======== Record excerpts

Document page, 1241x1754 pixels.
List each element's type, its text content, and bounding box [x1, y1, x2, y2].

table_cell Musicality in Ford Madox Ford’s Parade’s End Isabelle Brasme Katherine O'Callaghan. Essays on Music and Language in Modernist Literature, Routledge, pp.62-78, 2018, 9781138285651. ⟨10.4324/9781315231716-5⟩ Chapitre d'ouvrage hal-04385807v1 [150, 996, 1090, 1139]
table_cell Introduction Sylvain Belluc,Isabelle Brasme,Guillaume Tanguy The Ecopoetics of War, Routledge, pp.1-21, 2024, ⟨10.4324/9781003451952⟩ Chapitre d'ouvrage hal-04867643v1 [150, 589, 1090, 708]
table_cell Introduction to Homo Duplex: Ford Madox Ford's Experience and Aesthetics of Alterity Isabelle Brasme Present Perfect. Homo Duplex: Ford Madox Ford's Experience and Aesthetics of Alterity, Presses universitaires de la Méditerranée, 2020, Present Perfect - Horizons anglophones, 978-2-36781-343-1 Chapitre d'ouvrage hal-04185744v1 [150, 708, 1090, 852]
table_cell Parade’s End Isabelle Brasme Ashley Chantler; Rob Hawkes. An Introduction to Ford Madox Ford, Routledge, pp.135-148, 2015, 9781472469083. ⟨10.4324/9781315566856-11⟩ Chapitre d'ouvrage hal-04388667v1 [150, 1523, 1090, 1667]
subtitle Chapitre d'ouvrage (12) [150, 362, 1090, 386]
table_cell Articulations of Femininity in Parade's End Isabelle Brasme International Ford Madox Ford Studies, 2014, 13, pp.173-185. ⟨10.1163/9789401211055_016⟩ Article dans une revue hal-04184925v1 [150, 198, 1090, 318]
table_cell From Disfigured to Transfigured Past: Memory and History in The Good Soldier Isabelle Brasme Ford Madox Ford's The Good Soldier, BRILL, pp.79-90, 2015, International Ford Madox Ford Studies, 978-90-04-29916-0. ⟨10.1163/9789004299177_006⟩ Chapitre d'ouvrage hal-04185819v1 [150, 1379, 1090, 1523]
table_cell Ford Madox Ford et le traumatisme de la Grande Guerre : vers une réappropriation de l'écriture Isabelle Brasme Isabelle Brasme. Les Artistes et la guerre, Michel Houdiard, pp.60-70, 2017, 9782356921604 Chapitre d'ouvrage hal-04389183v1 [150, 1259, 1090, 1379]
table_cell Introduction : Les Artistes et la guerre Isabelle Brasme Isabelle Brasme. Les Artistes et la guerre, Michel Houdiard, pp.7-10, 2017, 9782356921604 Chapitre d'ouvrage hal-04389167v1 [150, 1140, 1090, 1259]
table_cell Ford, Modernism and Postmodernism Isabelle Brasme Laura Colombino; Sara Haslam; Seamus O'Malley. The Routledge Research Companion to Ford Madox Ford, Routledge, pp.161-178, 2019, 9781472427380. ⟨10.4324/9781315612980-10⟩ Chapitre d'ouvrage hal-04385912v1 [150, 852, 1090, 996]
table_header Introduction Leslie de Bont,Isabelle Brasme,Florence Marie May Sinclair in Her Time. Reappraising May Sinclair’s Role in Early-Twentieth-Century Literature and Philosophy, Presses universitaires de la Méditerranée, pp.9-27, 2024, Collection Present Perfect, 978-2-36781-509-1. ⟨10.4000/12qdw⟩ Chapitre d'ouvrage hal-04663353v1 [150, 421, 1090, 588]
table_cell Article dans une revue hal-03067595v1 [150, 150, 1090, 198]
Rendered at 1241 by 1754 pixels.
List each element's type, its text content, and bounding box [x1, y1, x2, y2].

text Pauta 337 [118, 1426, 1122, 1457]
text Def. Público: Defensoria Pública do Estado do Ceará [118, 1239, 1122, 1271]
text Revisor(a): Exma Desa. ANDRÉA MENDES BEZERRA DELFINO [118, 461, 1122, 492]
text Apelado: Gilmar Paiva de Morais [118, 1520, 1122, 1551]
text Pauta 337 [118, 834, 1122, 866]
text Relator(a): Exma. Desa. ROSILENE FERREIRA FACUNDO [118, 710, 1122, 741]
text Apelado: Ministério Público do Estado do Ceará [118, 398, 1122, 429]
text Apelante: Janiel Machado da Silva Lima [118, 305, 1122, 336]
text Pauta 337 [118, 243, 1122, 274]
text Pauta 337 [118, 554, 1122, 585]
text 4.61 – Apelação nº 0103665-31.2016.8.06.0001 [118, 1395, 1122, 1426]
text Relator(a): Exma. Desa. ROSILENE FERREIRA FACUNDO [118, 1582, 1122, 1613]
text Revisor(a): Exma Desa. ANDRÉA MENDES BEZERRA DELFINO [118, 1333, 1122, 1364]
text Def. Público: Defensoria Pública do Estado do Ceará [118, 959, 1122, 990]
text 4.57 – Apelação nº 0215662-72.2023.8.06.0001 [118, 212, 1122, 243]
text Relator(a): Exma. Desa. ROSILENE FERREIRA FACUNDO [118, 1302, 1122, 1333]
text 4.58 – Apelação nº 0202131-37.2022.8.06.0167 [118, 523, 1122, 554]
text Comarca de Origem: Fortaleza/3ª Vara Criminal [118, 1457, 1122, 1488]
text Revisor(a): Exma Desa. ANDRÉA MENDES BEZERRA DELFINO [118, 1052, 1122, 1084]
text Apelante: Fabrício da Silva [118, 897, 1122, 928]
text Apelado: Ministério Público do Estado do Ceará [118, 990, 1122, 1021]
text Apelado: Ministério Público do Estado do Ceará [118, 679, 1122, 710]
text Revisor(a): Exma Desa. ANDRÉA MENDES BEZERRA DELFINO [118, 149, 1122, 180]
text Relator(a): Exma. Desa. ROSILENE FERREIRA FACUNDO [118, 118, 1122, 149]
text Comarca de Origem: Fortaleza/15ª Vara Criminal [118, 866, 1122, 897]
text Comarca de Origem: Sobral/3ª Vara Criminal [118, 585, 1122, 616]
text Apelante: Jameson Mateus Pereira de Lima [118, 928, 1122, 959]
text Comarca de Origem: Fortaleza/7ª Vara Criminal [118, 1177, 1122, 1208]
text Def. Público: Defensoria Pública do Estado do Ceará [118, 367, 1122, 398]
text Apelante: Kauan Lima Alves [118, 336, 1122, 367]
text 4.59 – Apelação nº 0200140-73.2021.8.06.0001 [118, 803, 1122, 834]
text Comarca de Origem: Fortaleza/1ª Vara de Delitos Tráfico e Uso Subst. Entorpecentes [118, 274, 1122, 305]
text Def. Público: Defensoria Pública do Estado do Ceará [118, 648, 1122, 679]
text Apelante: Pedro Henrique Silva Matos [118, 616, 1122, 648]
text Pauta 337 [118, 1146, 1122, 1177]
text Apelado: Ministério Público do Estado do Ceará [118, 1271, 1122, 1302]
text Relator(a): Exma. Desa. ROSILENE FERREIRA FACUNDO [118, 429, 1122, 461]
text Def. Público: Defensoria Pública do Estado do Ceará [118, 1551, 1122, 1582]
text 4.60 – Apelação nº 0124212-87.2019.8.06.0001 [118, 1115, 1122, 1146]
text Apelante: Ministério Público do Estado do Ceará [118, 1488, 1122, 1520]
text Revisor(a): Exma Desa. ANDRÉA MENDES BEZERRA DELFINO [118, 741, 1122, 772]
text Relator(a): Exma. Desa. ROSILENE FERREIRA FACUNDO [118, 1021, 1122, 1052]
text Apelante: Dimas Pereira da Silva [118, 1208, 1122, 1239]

================

→ Task instructions
Write out all of the lines above again, character for character.

→ Output for this exercise
Document page, 1241x1754 pixels.
List each element's type, its text content, and bounding box [x1, y1, x2, y2].

table_cell Musicality in Ford Madox Ford’s Parade’s End Isabelle Brasme Katherine O'Callaghan. Essays on Music and Language in Modernist Literature, Routledge, pp.62-78, 2018, 9781138285651. ⟨10.4324/9781315231716-5⟩ Chapitre d'ouvrage hal-04385807v1 [150, 996, 1090, 1139]
table_cell Introduction Sylvain Belluc,Isabelle Brasme,Guillaume Tanguy The Ecopoetics of War, Routledge, pp.1-21, 2024, ⟨10.4324/9781003451952⟩ Chapitre d'ouvrage hal-04867643v1 [150, 589, 1090, 708]
table_cell Introduction to Homo Duplex: Ford Madox Ford's Experience and Aesthetics of Alterity Isabelle Brasme Present Perfect. Homo Duplex: Ford Madox Ford's Experience and Aesthetics of Alterity, Presses universitaires de la Méditerranée, 2020, Present Perfect - Horizons anglophones, 978-2-36781-343-1 Chapitre d'ouvrage hal-04185744v1 [150, 708, 1090, 852]
table_cell Parade’s End Isabelle Brasme Ashley Chantler; Rob Hawkes. An Introduction to Ford Madox Ford, Routledge, pp.135-148, 2015, 9781472469083. ⟨10.4324/9781315566856-11⟩ Chapitre d'ouvrage hal-04388667v1 [150, 1523, 1090, 1667]
subtitle Chapitre d'ouvrage (12) [150, 362, 1090, 386]
table_cell Articulations of Femininity in Parade's End Isabelle Brasme International Ford Madox Ford Studies, 2014, 13, pp.173-185. ⟨10.1163/9789401211055_016⟩ Article dans une revue hal-04184925v1 [150, 198, 1090, 318]
table_cell From Disfigured to Transfigured Past: Memory and History in The Good Soldier Isabelle Brasme Ford Madox Ford's The Good Soldier, BRILL, pp.79-90, 2015, International Ford Madox Ford Studies, 978-90-04-29916-0. ⟨10.1163/9789004299177_006⟩ Chapitre d'ouvrage hal-04185819v1 [150, 1379, 1090, 1523]
table_cell Ford Madox Ford et le traumatisme de la Grande Guerre : vers une réappropriation de l'écriture Isabelle Brasme Isabelle Brasme. Les Artistes et la guerre, Michel Houdiard, pp.60-70, 2017, 9782356921604 Chapitre d'ouvrage hal-04389183v1 [150, 1259, 1090, 1379]
table_cell Introduction : Les Artistes et la guerre Isabelle Brasme Isabelle Brasme. Les Artistes et la guerre, Michel Houdiard, pp.7-10, 2017, 9782356921604 Chapitre d'ouvrage hal-04389167v1 [150, 1140, 1090, 1259]
table_cell Ford, Modernism and Postmodernism Isabelle Brasme Laura Colombino; Sara Haslam; Seamus O'Malley. The Routledge Research Companion to Ford Madox Ford, Routledge, pp.161-178, 2019, 9781472427380. ⟨10.4324/9781315612980-10⟩ Chapitre d'ouvrage hal-04385912v1 [150, 852, 1090, 996]
table_header Introduction Leslie de Bont,Isabelle Brasme,Florence Marie May Sinclair in Her Time. Reappraising May Sinclair’s Role in Early-Twentieth-Century Literature and Philosophy, Presses universitaires de la Méditerranée, pp.9-27, 2024, Collection Present Perfect, 978-2-36781-509-1. ⟨10.4000/12qdw⟩ Chapitre d'ouvrage hal-04663353v1 [150, 421, 1090, 588]
table_cell Article dans une revue hal-03067595v1 [150, 150, 1090, 198]
Rendered at 1241 by 1754 pixels.
List each element's type, its text content, and bounding box [x1, y1, x2, y2].

text Pauta 337 [118, 1426, 1122, 1457]
text Def. Público: Defensoria Pública do Estado do Ceará [118, 1239, 1122, 1271]
text Revisor(a): Exma Desa. ANDRÉA MENDES BEZERRA DELFINO [118, 461, 1122, 492]
text Apelado: Gilmar Paiva de Morais [118, 1520, 1122, 1551]
text Pauta 337 [118, 834, 1122, 866]
text Relator(a): Exma. Desa. ROSILENE FERREIRA FACUNDO [118, 710, 1122, 741]
text Apelado: Ministério Público do Estado do Ceará [118, 398, 1122, 429]
text Apelante: Janiel Machado da Silva Lima [118, 305, 1122, 336]
text Pauta 337 [118, 243, 1122, 274]
text Pauta 337 [118, 554, 1122, 585]
text 4.61 – Apelação nº 0103665-31.2016.8.06.0001 [118, 1395, 1122, 1426]
text Relator(a): Exma. Desa. ROSILENE FERREIRA FACUNDO [118, 1582, 1122, 1613]
text Revisor(a): Exma Desa. ANDRÉA MENDES BEZERRA DELFINO [118, 1333, 1122, 1364]
text Def. Público: Defensoria Pública do Estado do Ceará [118, 959, 1122, 990]
text 4.57 – Apelação nº 0215662-72.2023.8.06.0001 [118, 212, 1122, 243]
text Relator(a): Exma. Desa. ROSILENE FERREIRA FACUNDO [118, 1302, 1122, 1333]
text 4.58 – Apelação nº 0202131-37.2022.8.06.0167 [118, 523, 1122, 554]
text Comarca de Origem: Fortaleza/3ª Vara Criminal [118, 1457, 1122, 1488]
text Revisor(a): Exma Desa. ANDRÉA MENDES BEZERRA DELFINO [118, 1052, 1122, 1084]
text Apelante: Fabrício da Silva [118, 897, 1122, 928]
text Apelado: Ministério Público do Estado do Ceará [118, 990, 1122, 1021]
text Apelado: Ministério Público do Estado do Ceará [118, 679, 1122, 710]
text Revisor(a): Exma Desa. ANDRÉA MENDES BEZERRA DELFINO [118, 149, 1122, 180]
text Relator(a): Exma. Desa. ROSILENE FERREIRA FACUNDO [118, 118, 1122, 149]
text Comarca de Origem: Fortaleza/15ª Vara Criminal [118, 866, 1122, 897]
text Comarca de Origem: Sobral/3ª Vara Criminal [118, 585, 1122, 616]
text Apelante: Jameson Mateus Pereira de Lima [118, 928, 1122, 959]
text Comarca de Origem: Fortaleza/7ª Vara Criminal [118, 1177, 1122, 1208]
text Def. Público: Defensoria Pública do Estado do Ceará [118, 367, 1122, 398]
text Apelante: Kauan Lima Alves [118, 336, 1122, 367]
text 4.59 – Apelação nº 0200140-73.2021.8.06.0001 [118, 803, 1122, 834]
text Comarca de Origem: Fortaleza/1ª Vara de Delitos Tráfico e Uso Subst. Entorpecentes [118, 274, 1122, 305]
text Def. Público: Defensoria Pública do Estado do Ceará [118, 648, 1122, 679]
text Apelante: Pedro Henrique Silva Matos [118, 616, 1122, 648]
text Pauta 337 [118, 1146, 1122, 1177]
text Apelado: Ministério Público do Estado do Ceará [118, 1271, 1122, 1302]
text Relator(a): Exma. Desa. ROSILENE FERREIRA FACUNDO [118, 429, 1122, 461]
text Def. Público: Defensoria Pública do Estado do Ceará [118, 1551, 1122, 1582]
text 4.60 – Apelação nº 0124212-87.2019.8.06.0001 [118, 1115, 1122, 1146]
text Apelante: Ministério Público do Estado do Ceará [118, 1488, 1122, 1520]
text Revisor(a): Exma Desa. ANDRÉA MENDES BEZERRA DELFINO [118, 741, 1122, 772]
text Relator(a): Exma. Desa. ROSILENE FERREIRA FACUNDO [118, 1021, 1122, 1052]
text Apelante: Dimas Pereira da Silva [118, 1208, 1122, 1239]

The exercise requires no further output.